## BRIEF
Lines before the one containing "X191875500Y-56642000D03*" are left out; return that line and every line after it exactly, through the end of the data below.

[THE RECORDS — start]

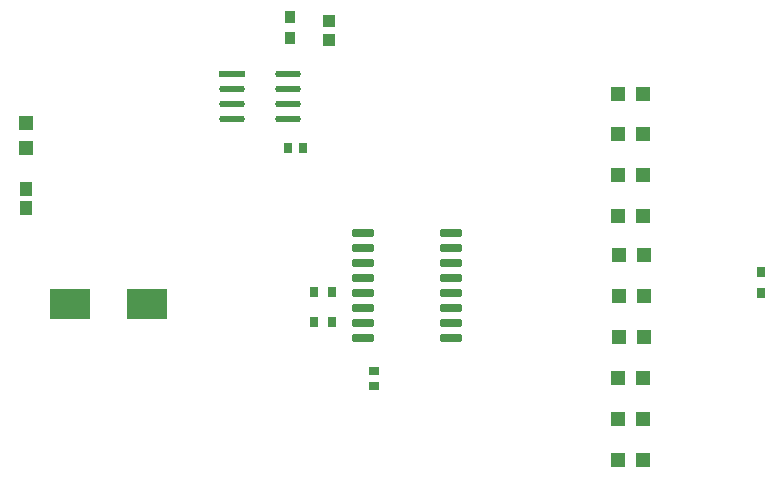
<source format=gtp>
G04*
G04 #@! TF.GenerationSoftware,Altium Limited,Altium Designer,25.8.1 (18)*
G04*
G04 Layer_Color=8421504*
%FSLAX25Y25*%
%MOIN*%
G70*
G04*
G04 #@! TF.SameCoordinates,388448DE-4009-46C6-BC9F-7F365E803C92*
G04*
G04*
G04 #@! TF.FilePolarity,Positive*
G04*
G01*
G75*
%ADD18R,0.03543X0.03150*%
G04:AMPARAMS|DCode=19|XSize=25.59mil|YSize=72.84mil|CornerRadius=1.92mil|HoleSize=0mil|Usage=FLASHONLY|Rotation=270.000|XOffset=0mil|YOffset=0mil|HoleType=Round|Shape=RoundedRectangle|*
%AMROUNDEDRECTD19*
21,1,0.02559,0.06900,0,0,270.0*
21,1,0.02175,0.07284,0,0,270.0*
1,1,0.00384,-0.03450,-0.01088*
1,1,0.00384,-0.03450,0.01088*
1,1,0.00384,0.03450,0.01088*
1,1,0.00384,0.03450,-0.01088*
%
%ADD19ROUNDEDRECTD19*%
%ADD20R,0.04724X0.04724*%
%ADD21R,0.03543X0.03937*%
G04:AMPARAMS|DCode=22|XSize=85.4mil|YSize=22.92mil|CornerRadius=11.46mil|HoleSize=0mil|Usage=FLASHONLY|Rotation=0.000|XOffset=0mil|YOffset=0mil|HoleType=Round|Shape=RoundedRectangle|*
%AMROUNDEDRECTD22*
21,1,0.08540,0.00000,0,0,0.0*
21,1,0.06248,0.02292,0,0,0.0*
1,1,0.02292,0.03124,0.00000*
1,1,0.02292,-0.03124,0.00000*
1,1,0.02292,-0.03124,0.00000*
1,1,0.02292,0.03124,0.00000*
%
%ADD22ROUNDEDRECTD22*%
%ADD23R,0.04166X0.04748*%
%ADD24R,0.03150X0.03543*%
%ADD25R,0.02559X0.03543*%
%ADD26R,0.04724X0.04724*%
%ADD27R,0.13780X0.09843*%
%ADD28R,0.08540X0.02292*%
%ADD29R,0.04182X0.04188*%
D18*
X251000Y140461D02*
D03*
Y135539D02*
D03*
D19*
X276665Y181500D02*
D03*
X247335Y186500D02*
D03*
Y181500D02*
D03*
Y176500D02*
D03*
Y171500D02*
D03*
Y166500D02*
D03*
Y161500D02*
D03*
Y156500D02*
D03*
Y151500D02*
D03*
X276665Y186500D02*
D03*
Y176500D02*
D03*
Y171500D02*
D03*
Y166500D02*
D03*
Y161500D02*
D03*
Y156500D02*
D03*
Y151500D02*
D03*
D20*
X332571Y111000D02*
D03*
Y233000D02*
D03*
Y138186D02*
D03*
X332866Y165528D02*
D03*
X332571Y219407D02*
D03*
X332866Y151936D02*
D03*
X332571Y124593D02*
D03*
Y205815D02*
D03*
X332866Y179121D02*
D03*
X332571Y192222D02*
D03*
X341134Y151936D02*
D03*
Y165528D02*
D03*
Y179121D02*
D03*
X340839Y111000D02*
D03*
Y124593D02*
D03*
Y138186D02*
D03*
Y192222D02*
D03*
Y205815D02*
D03*
Y219407D02*
D03*
Y233000D02*
D03*
D21*
X223000Y251457D02*
D03*
Y258543D02*
D03*
D22*
X222305Y239500D02*
D03*
X203695Y224500D02*
D03*
Y229500D02*
D03*
Y234500D02*
D03*
X222305Y224500D02*
D03*
Y229500D02*
D03*
Y234500D02*
D03*
D23*
X135000Y194846D02*
D03*
Y201154D02*
D03*
D24*
X227461Y215000D02*
D03*
X222539D02*
D03*
X380000Y173346D02*
D03*
Y166654D02*
D03*
D25*
X236953Y167000D02*
D03*
Y157000D02*
D03*
X231047D02*
D03*
Y167000D02*
D03*
D26*
X135000Y214866D02*
D03*
Y223134D02*
D03*
D27*
X175366Y163000D02*
D03*
X149776D02*
D03*
D28*
X203695Y239500D02*
D03*
D29*
X236000Y257265D02*
D03*
Y250735D02*
D03*
M02*

</source>
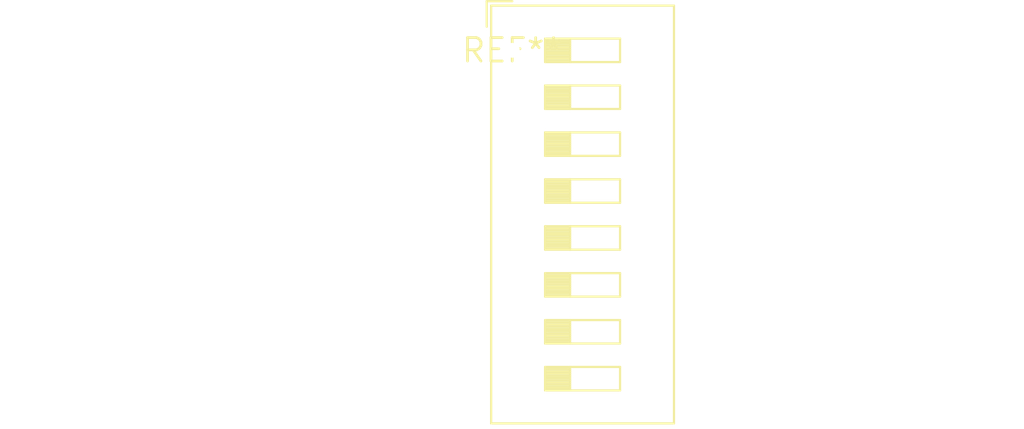
<source format=kicad_pcb>
(kicad_pcb (version 20240108) (generator pcbnew)

  (general
    (thickness 1.6)
  )

  (paper "A4")
  (layers
    (0 "F.Cu" signal)
    (31 "B.Cu" signal)
    (32 "B.Adhes" user "B.Adhesive")
    (33 "F.Adhes" user "F.Adhesive")
    (34 "B.Paste" user)
    (35 "F.Paste" user)
    (36 "B.SilkS" user "B.Silkscreen")
    (37 "F.SilkS" user "F.Silkscreen")
    (38 "B.Mask" user)
    (39 "F.Mask" user)
    (40 "Dwgs.User" user "User.Drawings")
    (41 "Cmts.User" user "User.Comments")
    (42 "Eco1.User" user "User.Eco1")
    (43 "Eco2.User" user "User.Eco2")
    (44 "Edge.Cuts" user)
    (45 "Margin" user)
    (46 "B.CrtYd" user "B.Courtyard")
    (47 "F.CrtYd" user "F.Courtyard")
    (48 "B.Fab" user)
    (49 "F.Fab" user)
    (50 "User.1" user)
    (51 "User.2" user)
    (52 "User.3" user)
    (53 "User.4" user)
    (54 "User.5" user)
    (55 "User.6" user)
    (56 "User.7" user)
    (57 "User.8" user)
    (58 "User.9" user)
  )

  (setup
    (pad_to_mask_clearance 0)
    (pcbplotparams
      (layerselection 0x00010fc_ffffffff)
      (plot_on_all_layers_selection 0x0000000_00000000)
      (disableapertmacros false)
      (usegerberextensions false)
      (usegerberattributes false)
      (usegerberadvancedattributes false)
      (creategerberjobfile false)
      (dashed_line_dash_ratio 12.000000)
      (dashed_line_gap_ratio 3.000000)
      (svgprecision 4)
      (plotframeref false)
      (viasonmask false)
      (mode 1)
      (useauxorigin false)
      (hpglpennumber 1)
      (hpglpenspeed 20)
      (hpglpendiameter 15.000000)
      (dxfpolygonmode false)
      (dxfimperialunits false)
      (dxfusepcbnewfont false)
      (psnegative false)
      (psa4output false)
      (plotreference false)
      (plotvalue false)
      (plotinvisibletext false)
      (sketchpadsonfab false)
      (subtractmaskfromsilk false)
      (outputformat 1)
      (mirror false)
      (drillshape 1)
      (scaleselection 1)
      (outputdirectory "")
    )
  )

  (net 0 "")

  (footprint "SW_DIP_SPSTx08_Slide_9.78x22.5mm_W7.62mm_P2.54mm" (layer "F.Cu") (at 0 0))

)

</source>
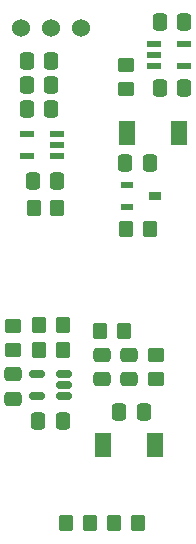
<source format=gbr>
%TF.GenerationSoftware,KiCad,Pcbnew,5.99.0-unknown-fc7f1d1d86~106~ubuntu20.04.1*%
%TF.CreationDate,2021-01-14T15:04:19+11:00*%
%TF.ProjectId,esp32-s2-feather,65737033-322d-4733-922d-666561746865,rev?*%
%TF.SameCoordinates,Original*%
%TF.FileFunction,Paste,Bot*%
%TF.FilePolarity,Positive*%
%FSLAX46Y46*%
G04 Gerber Fmt 4.6, Leading zero omitted, Abs format (unit mm)*
G04 Created by KiCad (PCBNEW 5.99.0-unknown-fc7f1d1d86~106~ubuntu20.04.1) date 2021-01-14 15:04:19*
%MOMM*%
%LPD*%
G01*
G04 APERTURE LIST*
G04 Aperture macros list*
%AMRoundRect*
0 Rectangle with rounded corners*
0 $1 Rounding radius*
0 $2 $3 $4 $5 $6 $7 $8 $9 X,Y pos of 4 corners*
0 Add a 4 corners polygon primitive as box body*
4,1,4,$2,$3,$4,$5,$6,$7,$8,$9,$2,$3,0*
0 Add four circle primitives for the rounded corners*
1,1,$1+$1,$2,$3,0*
1,1,$1+$1,$4,$5,0*
1,1,$1+$1,$6,$7,0*
1,1,$1+$1,$8,$9,0*
0 Add four rect primitives between the rounded corners*
20,1,$1+$1,$2,$3,$4,$5,0*
20,1,$1+$1,$4,$5,$6,$7,0*
20,1,$1+$1,$6,$7,$8,$9,0*
20,1,$1+$1,$8,$9,$2,$3,0*%
G04 Aperture macros list end*
%ADD10RoundRect,0.250000X-0.475000X0.337500X-0.475000X-0.337500X0.475000X-0.337500X0.475000X0.337500X0*%
%ADD11RoundRect,0.250000X0.350000X0.450000X-0.350000X0.450000X-0.350000X-0.450000X0.350000X-0.450000X0*%
%ADD12R,1.400000X2.100000*%
%ADD13RoundRect,0.250000X0.337500X0.475000X-0.337500X0.475000X-0.337500X-0.475000X0.337500X-0.475000X0*%
%ADD14RoundRect,0.250000X-0.337500X-0.475000X0.337500X-0.475000X0.337500X0.475000X-0.337500X0.475000X0*%
%ADD15RoundRect,0.250000X0.450000X-0.350000X0.450000X0.350000X-0.450000X0.350000X-0.450000X-0.350000X0*%
%ADD16C,1.524000*%
%ADD17R,1.100000X0.600000*%
%ADD18R,1.100000X0.700000*%
%ADD19RoundRect,0.250000X-0.450000X0.350000X-0.450000X-0.350000X0.450000X-0.350000X0.450000X0.350000X0*%
%ADD20RoundRect,0.150000X0.512500X0.150000X-0.512500X0.150000X-0.512500X-0.150000X0.512500X-0.150000X0*%
%ADD21R,1.210000X0.590000*%
%ADD22RoundRect,0.250000X-0.350000X-0.450000X0.350000X-0.450000X0.350000X0.450000X-0.350000X0.450000X0*%
%ADD23RoundRect,0.250000X0.475000X-0.337500X0.475000X0.337500X-0.475000X0.337500X-0.475000X-0.337500X0*%
G04 APERTURE END LIST*
D10*
%TO.C,C13*%
X186944000Y-84814500D03*
X186944000Y-86889500D03*
%TD*%
D11*
%TO.C,R11*%
X183180199Y-72390001D03*
X181180199Y-72390001D03*
%TD*%
D12*
%TO.C,D4*%
X189062000Y-66040000D03*
X193462000Y-66040000D03*
%TD*%
D13*
%TO.C,C3*%
X190521500Y-89662000D03*
X188446500Y-89662000D03*
%TD*%
D14*
%TO.C,C8*%
X180602800Y-64008000D03*
X182677800Y-64008000D03*
%TD*%
D13*
%TO.C,C6*%
X183181900Y-70104000D03*
X181106900Y-70104000D03*
%TD*%
D15*
%TO.C,R3*%
X179451000Y-84439000D03*
X179451000Y-82439000D03*
%TD*%
D11*
%TO.C,R5*%
X183626000Y-84455000D03*
X181626000Y-84455000D03*
%TD*%
D14*
%TO.C,C4*%
X188954500Y-68580000D03*
X191029500Y-68580000D03*
%TD*%
%TO.C,C2*%
X181588500Y-90424000D03*
X183663500Y-90424000D03*
%TD*%
%TO.C,C11*%
X180598900Y-59944000D03*
X182673900Y-59944000D03*
%TD*%
%TO.C,C10*%
X180598900Y-61976000D03*
X182673900Y-61976000D03*
%TD*%
D11*
%TO.C,R4*%
X183626000Y-82296000D03*
X181626000Y-82296000D03*
%TD*%
D16*
%TO.C,GND*%
X185166000Y-57150000D03*
X182626000Y-57150000D03*
X180086000Y-57150000D03*
%TD*%
D17*
%TO.C,Q1*%
X189046000Y-72324000D03*
X189046000Y-70424000D03*
D18*
X191446000Y-71374000D03*
%TD*%
D12*
%TO.C,D1*%
X191430000Y-92456000D03*
X187030000Y-92456000D03*
%TD*%
D10*
%TO.C,C12*%
X189230000Y-84814500D03*
X189230000Y-86889500D03*
%TD*%
D19*
%TO.C,R13*%
X191516000Y-84852000D03*
X191516000Y-86852000D03*
%TD*%
D11*
%TO.C,R6*%
X190992000Y-74168000D03*
X188992000Y-74168000D03*
%TD*%
D20*
%TO.C,U1*%
X183763500Y-86426000D03*
X183763500Y-87376000D03*
X183763500Y-88326000D03*
X181488500Y-88326000D03*
X181488500Y-86426000D03*
%TD*%
D21*
%TO.C,U3*%
X183149300Y-66106000D03*
X183149300Y-67056000D03*
X183149300Y-68006000D03*
X180639300Y-68006000D03*
X180639300Y-66106000D03*
%TD*%
D13*
%TO.C,C9*%
X193950500Y-56642000D03*
X191875500Y-56642000D03*
%TD*%
D15*
%TO.C,R12*%
X188976000Y-62341000D03*
X188976000Y-60341000D03*
%TD*%
D11*
%TO.C,R1*%
X185912000Y-99060000D03*
X183912000Y-99060000D03*
%TD*%
D22*
%TO.C,R2*%
X187976000Y-99060000D03*
X189976000Y-99060000D03*
%TD*%
D14*
%TO.C,C7*%
X191875500Y-62230000D03*
X193950500Y-62230000D03*
%TD*%
D11*
%TO.C,R14*%
X188833000Y-82804000D03*
X186833000Y-82804000D03*
%TD*%
D23*
%TO.C,C1*%
X179451000Y-88540500D03*
X179451000Y-86465500D03*
%TD*%
D21*
%TO.C,U4*%
X191404000Y-60386000D03*
X191404000Y-59436000D03*
X191404000Y-58486000D03*
X193914000Y-58486000D03*
X193914000Y-60386000D03*
%TD*%
M02*

</source>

[THE RECORDS — finish]

## EXERCISE ANSWER
X191875500Y-56642000D03*
%TD*%
D15*
%TO.C,R12*%
X188976000Y-62341000D03*
X188976000Y-60341000D03*
%TD*%
D11*
%TO.C,R1*%
X185912000Y-99060000D03*
X183912000Y-99060000D03*
%TD*%
D22*
%TO.C,R2*%
X187976000Y-99060000D03*
X189976000Y-99060000D03*
%TD*%
D14*
%TO.C,C7*%
X191875500Y-62230000D03*
X193950500Y-62230000D03*
%TD*%
D11*
%TO.C,R14*%
X188833000Y-82804000D03*
X186833000Y-82804000D03*
%TD*%
D23*
%TO.C,C1*%
X179451000Y-88540500D03*
X179451000Y-86465500D03*
%TD*%
D21*
%TO.C,U4*%
X191404000Y-60386000D03*
X191404000Y-59436000D03*
X191404000Y-58486000D03*
X193914000Y-58486000D03*
X193914000Y-60386000D03*
%TD*%
M02*

</source>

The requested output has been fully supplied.